— SUPPLIED MATERIAL —
*** Block opens ***

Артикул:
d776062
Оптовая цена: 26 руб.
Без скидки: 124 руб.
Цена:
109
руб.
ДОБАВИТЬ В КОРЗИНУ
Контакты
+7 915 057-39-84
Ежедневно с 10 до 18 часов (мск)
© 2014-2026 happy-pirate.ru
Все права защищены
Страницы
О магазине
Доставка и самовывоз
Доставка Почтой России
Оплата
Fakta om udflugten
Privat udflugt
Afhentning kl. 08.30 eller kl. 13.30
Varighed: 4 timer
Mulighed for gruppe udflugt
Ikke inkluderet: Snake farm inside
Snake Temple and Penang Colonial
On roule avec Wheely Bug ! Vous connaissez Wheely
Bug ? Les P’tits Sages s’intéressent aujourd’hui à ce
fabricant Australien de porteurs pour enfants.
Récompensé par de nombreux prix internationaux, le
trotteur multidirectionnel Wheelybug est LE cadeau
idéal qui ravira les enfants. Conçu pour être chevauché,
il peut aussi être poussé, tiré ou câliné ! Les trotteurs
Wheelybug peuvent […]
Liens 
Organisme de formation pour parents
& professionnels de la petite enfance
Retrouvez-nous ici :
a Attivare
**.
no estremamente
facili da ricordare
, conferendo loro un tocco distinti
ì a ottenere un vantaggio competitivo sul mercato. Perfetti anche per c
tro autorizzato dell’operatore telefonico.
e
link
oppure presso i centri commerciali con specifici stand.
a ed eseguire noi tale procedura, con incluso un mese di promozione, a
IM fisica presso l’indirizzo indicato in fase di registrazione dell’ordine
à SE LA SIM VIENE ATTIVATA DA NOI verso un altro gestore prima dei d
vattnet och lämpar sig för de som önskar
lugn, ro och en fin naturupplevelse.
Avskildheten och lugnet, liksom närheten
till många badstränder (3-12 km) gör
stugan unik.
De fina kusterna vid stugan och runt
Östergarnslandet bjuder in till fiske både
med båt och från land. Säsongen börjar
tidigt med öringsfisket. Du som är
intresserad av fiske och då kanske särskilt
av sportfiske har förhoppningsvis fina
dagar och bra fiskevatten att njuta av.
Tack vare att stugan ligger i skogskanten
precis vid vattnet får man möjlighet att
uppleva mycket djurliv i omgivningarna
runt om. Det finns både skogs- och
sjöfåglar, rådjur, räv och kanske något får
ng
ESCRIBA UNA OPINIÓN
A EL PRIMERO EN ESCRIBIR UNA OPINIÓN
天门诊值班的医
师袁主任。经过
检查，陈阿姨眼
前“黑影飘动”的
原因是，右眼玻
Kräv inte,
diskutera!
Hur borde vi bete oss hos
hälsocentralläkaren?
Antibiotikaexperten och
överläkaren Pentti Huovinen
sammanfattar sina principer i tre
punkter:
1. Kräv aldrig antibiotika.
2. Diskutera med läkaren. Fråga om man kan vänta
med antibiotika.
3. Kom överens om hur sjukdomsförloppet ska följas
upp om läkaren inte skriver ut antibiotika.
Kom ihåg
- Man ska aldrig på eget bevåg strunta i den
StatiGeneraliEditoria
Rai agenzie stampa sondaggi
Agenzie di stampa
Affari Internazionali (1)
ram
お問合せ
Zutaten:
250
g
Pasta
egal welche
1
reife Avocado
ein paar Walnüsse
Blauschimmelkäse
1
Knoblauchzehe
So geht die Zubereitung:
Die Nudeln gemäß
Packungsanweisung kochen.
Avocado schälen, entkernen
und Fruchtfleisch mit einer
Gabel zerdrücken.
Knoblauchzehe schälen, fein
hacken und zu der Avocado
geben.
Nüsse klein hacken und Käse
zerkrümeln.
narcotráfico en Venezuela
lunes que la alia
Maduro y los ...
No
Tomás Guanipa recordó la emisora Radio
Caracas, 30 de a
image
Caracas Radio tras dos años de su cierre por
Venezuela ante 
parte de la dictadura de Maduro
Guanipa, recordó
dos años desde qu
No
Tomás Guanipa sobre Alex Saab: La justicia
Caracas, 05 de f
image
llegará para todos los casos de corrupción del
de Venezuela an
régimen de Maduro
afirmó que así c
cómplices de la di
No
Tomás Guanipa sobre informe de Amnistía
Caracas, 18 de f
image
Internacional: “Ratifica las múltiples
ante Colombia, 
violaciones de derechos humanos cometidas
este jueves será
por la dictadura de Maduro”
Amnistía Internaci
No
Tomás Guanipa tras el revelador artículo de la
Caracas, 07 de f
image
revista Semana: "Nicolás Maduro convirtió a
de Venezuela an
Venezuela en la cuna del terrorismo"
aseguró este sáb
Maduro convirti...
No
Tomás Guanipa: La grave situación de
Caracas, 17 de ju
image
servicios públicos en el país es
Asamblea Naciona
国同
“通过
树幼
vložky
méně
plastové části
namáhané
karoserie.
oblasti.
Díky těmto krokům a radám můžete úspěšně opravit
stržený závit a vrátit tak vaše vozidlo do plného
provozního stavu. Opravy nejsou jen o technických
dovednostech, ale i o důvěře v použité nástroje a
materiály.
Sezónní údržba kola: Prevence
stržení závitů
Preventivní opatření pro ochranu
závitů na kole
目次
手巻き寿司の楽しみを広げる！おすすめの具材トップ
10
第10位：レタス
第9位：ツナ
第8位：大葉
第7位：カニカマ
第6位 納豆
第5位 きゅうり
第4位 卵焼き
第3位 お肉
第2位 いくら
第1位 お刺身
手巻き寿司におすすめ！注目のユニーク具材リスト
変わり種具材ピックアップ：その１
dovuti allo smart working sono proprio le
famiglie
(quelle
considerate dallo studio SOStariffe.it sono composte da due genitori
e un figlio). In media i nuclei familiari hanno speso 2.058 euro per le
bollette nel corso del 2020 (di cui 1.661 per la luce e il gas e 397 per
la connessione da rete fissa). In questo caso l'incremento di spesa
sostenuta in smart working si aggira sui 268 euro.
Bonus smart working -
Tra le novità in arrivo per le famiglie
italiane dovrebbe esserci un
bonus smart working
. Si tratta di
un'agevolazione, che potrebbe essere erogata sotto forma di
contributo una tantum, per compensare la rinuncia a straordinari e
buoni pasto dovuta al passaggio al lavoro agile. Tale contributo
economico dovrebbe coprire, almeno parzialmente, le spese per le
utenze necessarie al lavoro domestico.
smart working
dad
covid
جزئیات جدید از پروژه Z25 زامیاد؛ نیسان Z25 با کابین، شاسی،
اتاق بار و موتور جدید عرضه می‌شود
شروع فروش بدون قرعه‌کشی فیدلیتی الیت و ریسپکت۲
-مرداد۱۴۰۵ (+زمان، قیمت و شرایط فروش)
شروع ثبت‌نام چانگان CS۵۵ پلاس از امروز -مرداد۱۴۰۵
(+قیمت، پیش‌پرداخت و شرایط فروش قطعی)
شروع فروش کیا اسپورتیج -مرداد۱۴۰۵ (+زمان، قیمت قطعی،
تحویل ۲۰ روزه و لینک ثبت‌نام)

*** Block closes ***

— WHAT YOU SHOULD DO —
Only the lines from the beginning of the listing through the line containing "oppure presso i" are wanted, each restated word for word.

— EXERCISE OUTPUT —
Артикул:
d776062
Оптовая цена: 26 руб.
Без скидки: 124 руб.
Цена:
109
руб.
ДОБАВИТЬ В КОРЗИНУ
Контакты
+7 915 057-39-84
Ежедневно с 10 до 18 часов (мск)
© 2014-2026 happy-pirate.ru
Все права защищены
Страницы
О магазине
Доставка и самовывоз
Доставка Почтой России
Оплата
Fakta om udflugten
Privat udflugt
Afhentning kl. 08.30 eller kl. 13.30
Varighed: 4 timer
Mulighed for gruppe udflugt
Ikke inkluderet: Snake farm inside
Snake Temple and Penang Colonial
On roule avec Wheely Bug ! Vous connaissez Wheely
Bug ? Les P’tits Sages s’intéressent aujourd’hui à ce
fabricant Australien de porteurs pour enfants.
Récompensé par de nombreux prix internationaux, le
trotteur multidirectionnel Wheelybug est LE cadeau
idéal qui ravira les enfants. Conçu pour être chevauché,
il peut aussi être poussé, tiré ou câliné ! Les trotteurs
Wheelybug peuvent […]
Liens 
Organisme de formation pour parents
& professionnels de la petite enfance
Retrouvez-nous ici :
a Attivare
**.
no estremamente
facili da ricordare
, conferendo loro un tocco distinti
ì a ottenere un vantaggio competitivo sul mercato. Perfetti anche per c
tro autorizzato dell’operatore telefonico.
e
link
oppure presso i centri commerciali con specifici stand.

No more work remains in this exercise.